Рассказываю сказки себе. Позволяю себе.

Я со дня этого письма с кровавыми подписями, еще с тех пор, больна.

Как странно, что «мы» только тогда что-нибудь могли бы действительно сделать, когда уже физически ничего не можем.

По горло в жизни – слепота. А чуть видишь – уходишь.

Уход. Ухожу ли я? Или перед настоящим бывают еще предупреждения, образы его, последнего?

Я не хочу хотеть конца. Я его хочу хотеть, когда он придет. Просто.


27 декабря, Париж

Мне казалось, что я хочу писать здесь, но вот, взяла тетрадку и не знаю, что верно и не надо. Богу отдавать… однако вот о карандаше думаешь?

Нет, никогда, никогда не пойму я никакой измены, т. е. это слишком громко – «измена». Просто не пойму, что было, а потом нет.
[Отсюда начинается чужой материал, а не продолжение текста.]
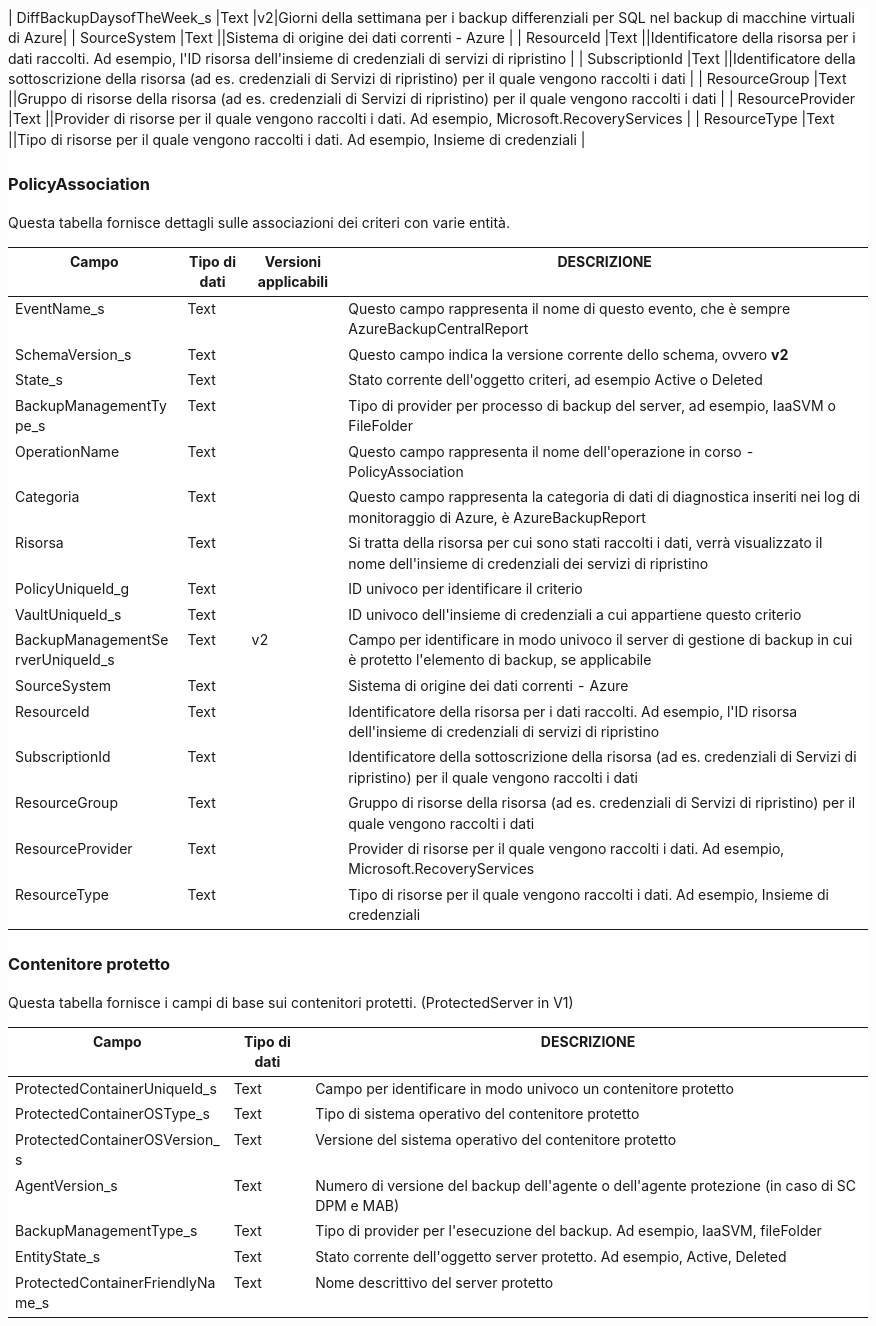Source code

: | DiffBackupDaysofTheWeek_s |Text |v2|Giorni della settimana per i backup differenziali per SQL nel backup di macchine virtuali di Azure|
| SourceSystem |Text ||Sistema di origine dei dati correnti - Azure |
| ResourceId |Text ||Identificatore della risorsa per i dati raccolti. Ad esempio, l'ID risorsa dell'insieme di credenziali di servizi di ripristino |
| SubscriptionId |Text ||Identificatore della sottoscrizione della risorsa (ad es. credenziali di Servizi di ripristino) per il quale vengono raccolti i dati |
| ResourceGroup |Text ||Gruppo di risorse della risorsa (ad es. credenziali di Servizi di ripristino) per il quale vengono raccolti i dati |
| ResourceProvider |Text ||Provider di risorse per il quale vengono raccolti i dati. Ad esempio, Microsoft.RecoveryServices |
| ResourceType |Text ||Tipo di risorse per il quale vengono raccolti i dati. Ad esempio, Insieme di credenziali |

### <a name="policyassociation"></a>PolicyAssociation

Questa tabella fornisce dettagli sulle associazioni dei criteri con varie entità.

| Campo | Tipo di dati | Versioni applicabili | DESCRIZIONE |
| --- | --- | --- | --- |
| EventName_s |Text ||Questo campo rappresenta il nome di questo evento, che è sempre AzureBackupCentralReport |
| SchemaVersion_s |Text ||Questo campo indica la versione corrente dello schema, ovvero **v2** |
| State_s |Text ||Stato corrente dell'oggetto criteri, ad esempio Active o Deleted |
| BackupManagementType_s |Text ||Tipo di provider per processo di backup del server, ad esempio, IaaSVM o FileFolder |
| OperationName |Text ||Questo campo rappresenta il nome dell'operazione in corso - PolicyAssociation |
| Categoria |Text ||Questo campo rappresenta la categoria di dati di diagnostica inseriti nei log di monitoraggio di Azure, è AzureBackupReport |
| Risorsa |Text ||Si tratta della risorsa per cui sono stati raccolti i dati, verrà visualizzato il nome dell'insieme di credenziali dei servizi di ripristino |
| PolicyUniqueId_g |Text ||ID univoco per identificare il criterio |
| VaultUniqueId_s |Text ||ID univoco dell'insieme di credenziali a cui appartiene questo criterio |
| BackupManagementServerUniqueId_s |Text |v2 |Campo per identificare in modo univoco il server di gestione di backup in cui è protetto l'elemento di backup, se applicabile        |
| SourceSystem |Text ||Sistema di origine dei dati correnti - Azure |
| ResourceId |Text ||Identificatore della risorsa per i dati raccolti. Ad esempio, l'ID risorsa dell'insieme di credenziali di servizi di ripristino |
| SubscriptionId |Text ||Identificatore della sottoscrizione della risorsa (ad es. credenziali di Servizi di ripristino) per il quale vengono raccolti i dati |
| ResourceGroup |Text ||Gruppo di risorse della risorsa (ad es. credenziali di Servizi di ripristino) per il quale vengono raccolti i dati |
| ResourceProvider |Text ||Provider di risorse per il quale vengono raccolti i dati. Ad esempio, Microsoft.RecoveryServices |
| ResourceType |Text ||Tipo di risorse per il quale vengono raccolti i dati. Ad esempio, Insieme di credenziali |

### <a name="protected-container"></a>Contenitore protetto

Questa tabella fornisce i campi di base sui contenitori protetti. (ProtectedServer in V1)

| Campo | Tipo di dati | DESCRIZIONE |
| --- | --- | --- |
| ProtectedContainerUniqueId_s |Text | Campo per identificare in modo univoco un contenitore protetto |
| ProtectedContainerOSType_s |Text |Tipo di sistema operativo del contenitore protetto |
| ProtectedContainerOSVersion_s |Text |Versione del sistema operativo del contenitore protetto |
| AgentVersion_s |Text |Numero di versione del backup dell'agente o dell'agente protezione (in caso di SC DPM e MAB) |
| BackupManagementType_s |Text |Tipo di provider per l'esecuzione del backup. Ad esempio, IaaSVM, fileFolder |
| EntityState_s |Text |Stato corrente dell'oggetto server protetto. Ad esempio, Active, Deleted |
| ProtectedContainerFriendlyName_s |Text |Nome descrittivo del server protetto |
Что тут не понимать? Очень просто.

«Нет благословения». Дима, ты должен вспоминать эти мои слова как свои. Быть может, оттого ты так сердишься, такое непомерно грубое, ребячески несправедливое было твое письмо. Оттого такая жалость.

Не стыдись жалеть себя.

Ты это прочтешь, только если переживешь меня. Поэтому читать будешь уж, наверное, без страха и без злобы. Но, может быть, все-таки без понимания, я и на это готова. Остановись просто, взгляни в себя: ведь можно было уйти от нас, если мы лично негодны (или даже тебе неугодны), но уйти не так. Не уйти от того, что было когда-то нашим Главным. От этого некуда уйти, а если стараешься, то на делах нет благословенья. Я и не делаю ничего, хотя я не уходила: я только упала, где стояла.

Ты пишешь: это было лучшее время моей жизни (когда ушел), – а я вижу твои стиснутые зубы. Откуда же злоба, если ты доволен собой и счастлив?

Если и ничего нет, все теряешь – правду нельзя потерять. С ложью нельзя и одного раза вздохнуть. И добьюсь я ее, правды, хоть одна – перед Богом.

В темные минуты я Савинкова ненавижу. Но редко. Ибо не за что. Потом сверху вниз жалею. И опять проходит, опять не к чему. Просто жалею – почти всегда. И этого он достоин. Достоин??

Он – верный (себе). Он – такой. Он никого не может обмануть. Если им обманываются – виноваты обманутые.

Какое слово? Какое слово?


1922

Так много в душе – и почти без единого слова. Моя болезнь… «мамочкина», и я была рада светлой радостью, когда это узнала.